Swiss politician (born 1961)

Anna Giacometti (born 8 September 1961) is a Swiss politician and former foreign service officer. She currently serves as a member of the National Council for The Liberals since 2019. She previously served as the first mayor of Bregaglia from 2010 to 2020, who gained national attention after the Bondo landslide, where she was responsible for the first aid and evacuation of its citizens.
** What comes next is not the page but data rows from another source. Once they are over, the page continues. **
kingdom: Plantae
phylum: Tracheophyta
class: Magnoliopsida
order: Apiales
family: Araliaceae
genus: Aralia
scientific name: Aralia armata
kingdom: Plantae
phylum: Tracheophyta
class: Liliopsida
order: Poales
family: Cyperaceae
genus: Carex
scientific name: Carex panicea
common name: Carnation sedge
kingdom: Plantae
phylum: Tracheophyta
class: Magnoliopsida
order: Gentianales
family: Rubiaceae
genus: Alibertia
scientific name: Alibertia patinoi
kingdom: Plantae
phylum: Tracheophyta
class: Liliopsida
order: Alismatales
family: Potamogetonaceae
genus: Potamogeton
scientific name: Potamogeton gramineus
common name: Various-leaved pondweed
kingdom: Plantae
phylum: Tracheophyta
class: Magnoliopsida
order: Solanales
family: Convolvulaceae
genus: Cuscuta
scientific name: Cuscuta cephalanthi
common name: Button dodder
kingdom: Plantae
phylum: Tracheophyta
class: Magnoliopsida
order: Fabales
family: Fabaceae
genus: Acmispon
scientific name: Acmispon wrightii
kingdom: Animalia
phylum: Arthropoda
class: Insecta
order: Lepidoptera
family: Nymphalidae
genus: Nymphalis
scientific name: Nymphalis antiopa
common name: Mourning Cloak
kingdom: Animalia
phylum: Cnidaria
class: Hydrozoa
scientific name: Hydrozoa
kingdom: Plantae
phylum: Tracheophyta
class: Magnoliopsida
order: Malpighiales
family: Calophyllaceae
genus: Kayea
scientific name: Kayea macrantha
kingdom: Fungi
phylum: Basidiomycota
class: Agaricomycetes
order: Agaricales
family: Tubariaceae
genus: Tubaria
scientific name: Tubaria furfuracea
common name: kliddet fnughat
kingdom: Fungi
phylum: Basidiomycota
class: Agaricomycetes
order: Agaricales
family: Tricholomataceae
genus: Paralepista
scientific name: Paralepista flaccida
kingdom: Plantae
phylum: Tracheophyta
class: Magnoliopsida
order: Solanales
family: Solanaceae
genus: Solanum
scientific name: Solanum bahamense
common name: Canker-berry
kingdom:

== Early life and education ==
Giacometti was born on 8 September 1961 in Samedan, Switzerland. Her parents were from Val Bregaglia (Bergell) but primarily lived in Zurich before moving back to Grisons. Giacometti was primarily raised in Castasegna. She is a distant relative of Alberto Giacometti and Augusto Giacometti. Alberto was a maternal first cousin of her grandmother, and Augusto was a paternal cousin of her grandfather. She left her hometown in 1976, where she completed the Handelsschule at Lyceum Alpinum Zuoz. Subsequently, Giacometti spent one year in England, learning the language.

== Career ==
In 1981, Giacometti entered the Federal Department of Foreign Affairs, where, at the time, young people were hired and trained to work in Swiss embassies and consulates abroad. She completed the trainee program in Bern, and then was deployed to the Swiss Embassy in Lisbon, Portugal, becoming a foreign service officer. Later she worked for the Swiss Consulate General in Milan, Italy before returning to her home region Grisons, Switzerland.

Giacometti operated a small farm on her homestead for a mere seventeen years. Since 1 January 2010 she was the first president/mayor of the newly established town of Bregaglia, which merged from the former municipalities Bondo, Castasegna, Soglio, Stampa and Vicosoprano.

== Politics ==
Between 2010 and 2020, Giacometti served as president/mayor of the municipal council of the newly established municipality of Bregaglia. In the 2019 Swiss federal election, she was elected into National Council (Switzerland) for The Liberals. She assumed office on 2 December 2019. Giacometti also serves in the capacity of speaker for the Finance Commission.